Reactivity of increasing concentrations of ADD and LRG monoclonal antibodies in an anti-peptide ELISA. Cognate peptides cross-linked to ovalbumin were used as described in Materials and Methods as solid phase antigens. Serial 1:2 dilutions in triplicate of each antibody were incubated overnight at 4°C and plates developed as described in Materials and Methods. The highest concentrations of monoclonal antibody used per well were 256 ng/ml for LRG antibody and 64 ng/ml for ADD antibody.
Reactivity of increasing concentrations of ADD and LRG monoclonal antibodies in an anti-ECD ELISA. Purified ECD protein was used as solid phase antigen, and ELISA performed as described in Materials and Methods. Antibody concentrations are as in Fig. 1.
Figure 3 shows a comparison of ADD and LRG reactivity against the hCaR ECD by immunoblot analysis. The secreted ECD is predicted to contain 579 residues after cleavage of the signal peptide and should give a protein in the 60 kD range, but the CaR ECD contains multiple glycosylation sites. Both antibodies stain broad bands in the 90 kD range which is consistent with a heavily glycosylated ECD. A broad doublet in the 60 kD range is seen with ADD. We believe this represents proteolytic fragments arising during ECD purification. As seen in Fig. 3, lower quantities of ADD antibody give substantially greater intensity staining than higher quantities of LRG antibody.
Immunoblot comparison of ADD and LRG reactivity to purified hCaR ECD. ECD protein, 1.7 μg/lane, was loaded. Individual lanes were cut out of the nitrocellulose membranes, and each strip was incubated with serial 1:4 dilutions of each antibody. Lanes 1–3, ADD at 0.156 μg/ml, 0.625 μg/ml, and 2.5 μg/ml, respectively. Lanes 4–6, LRG at 5 μg/ml, 20 μg/ml, and 80 μg/ml, respectively.
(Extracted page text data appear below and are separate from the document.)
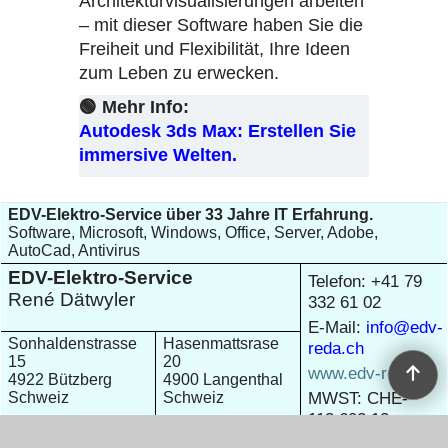
Architekturvisualisierungen arbeiten
– mit dieser Software haben Sie die
Freiheit und Flexibilität, Ihre Ideen
zum Leben zu erwecken.
🟢
Mehr Info:
Autodesk 3ds Max: Erstellen Sie
immersive Welten.
EDV-Elektro-Service über 33 Jahre IT Erfahrung.
Software, Microsoft, Windows, Office, Server, Adobe,
AutoCad, Antivirus
EDV-Elektro-Service
Telefon: +41 79
René Dätwyler
332 61 02
E-Mail:
info@edv-
Sonhaldenstrasse
Hasenmattsrase
reda.ch
15
20
www.edv-reda.ch
4922 Bützberg
4900 Langenthal
MWST: CHE-
Schweiz
Schweiz
113.602.13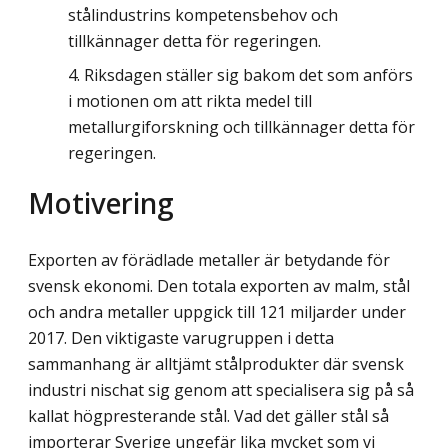
stålindustrins kompetensbehov och
tillkännager detta för regeringen.
Riksdagen ställer sig bakom det som anförs
i motionen om att rikta medel till
metallurgiforskning och tillkännager detta för
regeringen.
Motivering
Exporten av förädlade metaller är betydande för
svensk ekonomi. Den totala exporten av malm, stål
och andra metaller uppgick till 121 miljarder under
2017. Den viktigaste varugruppen i detta
sammanhang är alltjämt stålprodukter där svensk
industri nischat sig genom att specialisera sig på så
kallat högpresterande stål. Vad det gäller stål så
importerar Sverige ungefär lika mycket som vi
Figure 4 shows the immunoblot reactivity of both antibodies against 1% Triton X-100 extracts of membranes from wild-type HEK 293 cells which do not express the hCaR, clone 7 HEK 293 cells which stably express the hCaR, clone 6 HEK 293 cells which stably express the rat CaR, and bovine parathyroid glands. As seen in lanes in Fig. 4 containing the wild-type HEK 293 cell membrane extracts, nonspecific reactivity is minimal for both antibodies. As with the ECD immunoblot, ADD is very much more reactive than LRG against the remaining three membrane extracts. In clone 7 membrane extracts, ADD stains three major bands at approximately 150, 130, and 115 kD. These have been shown to represent the mature, fully glycosylated, incompletely processed, and nonglycosylated forms of the receptor, respectively.9 Staining of higher molecular size (>250 kD) material is also apparent and may represent aggregated or dimerized receptor.9 ADD stains bands of similar, but not identical, size in clone 6 and bovine parathyroid membrane extracts.
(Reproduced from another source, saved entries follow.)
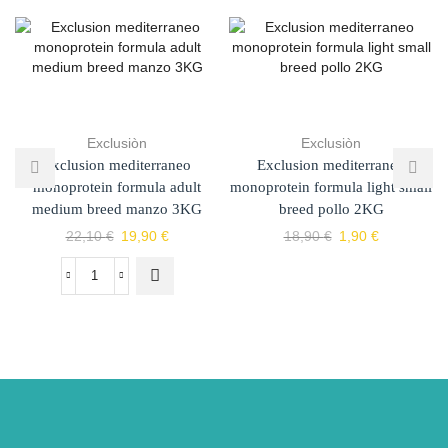
Exclusiòn
Exclusiòn
Exclusion mediterraneo
Exclusion mediterraneo
monoprotein formula adult
monoprotein formula light small
medium breed manzo 3KG
breed pollo 2KG
22,10
€
19,90
€
18,90
€
1,90
€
Immunoblot comparison of ADD and LRG reactivity to membrane extracts. One percent Triton-100 extracts, 100 μg/lane of membranes from wild-type HEK 293 cells (WT), clone 7 HEK 293 cells expressing hCaR (CL 7), clone 6 HEK 293 cells expressing rat CaR (CL 6), and bovine parathyroid glands (PTH) were loaded. Blots containing all four lanes with each membrane sample were incubated overnight with 1 μg/ml of ADD (left) or 40 ug/ml of LRG (right) antibodies. The positions of molecular size markers run simultaneously are labeled on the left.
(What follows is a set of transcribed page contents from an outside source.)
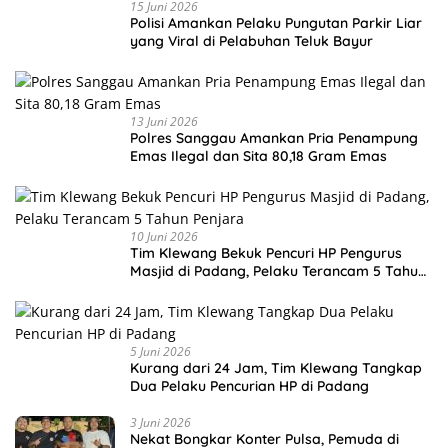
15 Juni 2026
Polisi Amankan Pelaku Pungutan Parkir Liar
yang Viral di Pelabuhan Teluk Bayur
13 Juni 2026
Polres Sanggau Amankan Pria Penampung
Emas Ilegal dan Sita 80,18 Gram Emas
10 Juni 2026
Tim Klewang Bekuk Pencuri HP Pengurus
Masjid di Padang, Pelaku Terancam 5 Tahun
Penjara
5 Juni 2026
Kurang dari 24 Jam, Tim Klewang Tangkap
Dua Pelaku Pencurian HP di Padang
3 Juni 2026
Nekat Bongkar Konter Pulsa, Pemuda di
Differences in size of immunoreactive bands and in relative intensity of these bands in the different membrane preparations likely reflect differences in processing of the receptor in different cell types as well as species differences related to number of glycosylation sites. For LRG, faint but definite bands at ∼150, 130, and 115 kD are seen with the clone 7 membrane extract, but in clone 6 and bovine parathyroid membrane extracts such bands are barely detectable. A prominent band at ∼64 kD seen with LRG in the bovine parathyroid membrane extracts could represent a proteolytic fragment of the receptor, but nonspecific reactivity with another parathyroid membrane protein cannot be excluded.
Figure 5 shows the immunohistochemical staining of bovine parathyroid (Fig. 5A) and rat thyroid (Fig. 5B) sections using the ADD antibody. A pattern of chief cell staining is seen in the parathyroid gland and of C cell staining in the thyroid gland. These staining patterns are the same as previously reported for immunohistochemistry using polyclonal antibodies to the CaR.15 No staining of the sections was seen in either the “no first antibody” (Fig. 5C) or peptide preabsorbed antibody (Fig. 5D) negative control sections. Immunohistochemistry using the LRG antibody did not produce a reaction product in either bovine parathyroid or rat thyroid sections (data not shown).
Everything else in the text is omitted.